L'effet d'une orientation massivement de gauche n'est pas partout la même. Les mathématiciens ou les physiciens de gauche n'ont vraisemblablement pas des cours ou des publications qui diffèrent substantiellement de ceux de droite.  Parmi les auteurs les plus cités, par exemple, Darwin est le plus populaire, bien que les groupes politiques qui s'en sont revendiqués ont été plutôt de droite. Simplement, la théorie darwinienne, en elle-même, n'est ni de gauche ni de droite. 

La situation est un peu différente dans les sciences sociales. Celles-ci traitent d'objets qui sont associés à des enjeux politiques. Il faut donc être particulièrement rigoureux pour ne pas mélanger enjeux politiques et enjeux scientifiques. Malgré tout, on peut aisément sentir ces orientations dans les travaux en sciences sociales. Par exemple, les partis de gauche sont plus étudiés que les partis de droite où, à l'inverse, le vote pour l'extrême-droite nous étonne plus que le vote pour l'extrême-gauche. 

Cela dit, il ne faut pas exagérer les biais des universitaires, ni leur influence. Les universitaires américains sont aussi beaucoup plus à gauche de la population. Pour autant, les Etats-Unis restent un pays massivement hostile aux politiques de gauche. En France, après des décennies d'enseignements par des universitaires socialistes, nous avons deux partis de droite en tête des sondages. 

En ce qui concerne le futur de l'université, il me paraît assez stable. Les enquêtes similaires dans d'autres pays, ainsi que les travaux français plus anciens, font état d'un fort ancrage à gauche dans l'université. L'ancrage à gauche n'est pas du tout une caractéristique de l'université française actuelle, mais une caractéristique très répandue du monde universitaire en général. 

Au-delà de la question de savoir si c'est souhaitable ou pas, quels moyens pourraient être mis en œuvre pour "rééquilibrer" davantage les opinions politiques des universitaires français (formation, mode de recrutement, changement de statut, ouverture sur l'extérieur, salaire, etc.) ?

======

Consigne
Recopiez mot pour mot l'extrait sur l'orientation politique des universitaires, à partir des mots « Au-delà de la » et jusqu'aux mots « salaire, etc.) ? » inclus.

======

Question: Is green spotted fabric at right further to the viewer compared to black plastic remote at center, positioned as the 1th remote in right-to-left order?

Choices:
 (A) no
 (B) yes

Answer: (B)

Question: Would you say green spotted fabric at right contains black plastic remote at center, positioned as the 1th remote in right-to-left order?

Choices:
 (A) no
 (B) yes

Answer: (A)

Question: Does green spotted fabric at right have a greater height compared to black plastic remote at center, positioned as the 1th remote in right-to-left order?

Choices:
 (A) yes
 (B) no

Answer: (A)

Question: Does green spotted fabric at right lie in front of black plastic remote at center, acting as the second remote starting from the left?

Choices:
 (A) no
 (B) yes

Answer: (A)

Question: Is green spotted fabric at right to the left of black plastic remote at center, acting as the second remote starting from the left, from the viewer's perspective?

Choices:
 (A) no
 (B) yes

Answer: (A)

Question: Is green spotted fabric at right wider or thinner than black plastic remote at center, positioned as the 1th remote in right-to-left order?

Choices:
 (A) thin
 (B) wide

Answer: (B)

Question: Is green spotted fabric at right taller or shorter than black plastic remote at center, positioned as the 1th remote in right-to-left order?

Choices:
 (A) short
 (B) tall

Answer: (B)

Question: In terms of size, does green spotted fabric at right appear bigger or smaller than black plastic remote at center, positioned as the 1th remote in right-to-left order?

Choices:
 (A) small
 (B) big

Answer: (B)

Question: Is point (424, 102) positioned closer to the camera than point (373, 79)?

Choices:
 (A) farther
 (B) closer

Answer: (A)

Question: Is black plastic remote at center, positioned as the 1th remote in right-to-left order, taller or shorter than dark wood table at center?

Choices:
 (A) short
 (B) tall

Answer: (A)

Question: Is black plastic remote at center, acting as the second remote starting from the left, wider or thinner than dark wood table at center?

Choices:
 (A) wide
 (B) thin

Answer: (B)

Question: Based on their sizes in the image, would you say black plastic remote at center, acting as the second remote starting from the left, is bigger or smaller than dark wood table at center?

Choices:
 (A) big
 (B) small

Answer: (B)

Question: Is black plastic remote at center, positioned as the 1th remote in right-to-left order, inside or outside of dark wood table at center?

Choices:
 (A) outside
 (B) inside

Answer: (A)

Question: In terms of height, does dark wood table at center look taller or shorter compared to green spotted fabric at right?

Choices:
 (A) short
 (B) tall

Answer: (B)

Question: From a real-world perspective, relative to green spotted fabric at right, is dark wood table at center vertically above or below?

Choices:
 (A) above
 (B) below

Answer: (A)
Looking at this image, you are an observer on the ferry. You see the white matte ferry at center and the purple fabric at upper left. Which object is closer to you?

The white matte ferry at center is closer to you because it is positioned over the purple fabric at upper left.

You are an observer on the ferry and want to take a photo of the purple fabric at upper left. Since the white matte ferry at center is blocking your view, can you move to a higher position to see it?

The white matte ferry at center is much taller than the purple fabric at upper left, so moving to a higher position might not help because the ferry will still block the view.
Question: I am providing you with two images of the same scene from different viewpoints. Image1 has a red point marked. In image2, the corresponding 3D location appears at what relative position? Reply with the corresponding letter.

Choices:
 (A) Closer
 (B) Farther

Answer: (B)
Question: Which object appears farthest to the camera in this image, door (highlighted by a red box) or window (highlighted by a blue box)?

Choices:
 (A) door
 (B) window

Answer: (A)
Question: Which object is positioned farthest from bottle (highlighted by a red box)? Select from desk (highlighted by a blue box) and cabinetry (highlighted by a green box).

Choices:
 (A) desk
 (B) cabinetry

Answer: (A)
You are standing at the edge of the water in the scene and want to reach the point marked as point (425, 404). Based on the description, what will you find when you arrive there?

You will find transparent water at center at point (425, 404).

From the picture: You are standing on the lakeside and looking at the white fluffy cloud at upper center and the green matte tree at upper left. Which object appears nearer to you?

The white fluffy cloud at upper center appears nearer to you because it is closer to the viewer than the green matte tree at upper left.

======

Résultat
Au-delà de la question de savoir si c'est souhaitable ou pas, quels moyens pourraient être mis en œuvre pour "rééquilibrer" davantage les opinions politiques des universitaires français (formation, mode de recrutement, changement de statut, ouverture sur l'extérieur, salaire, etc.) ?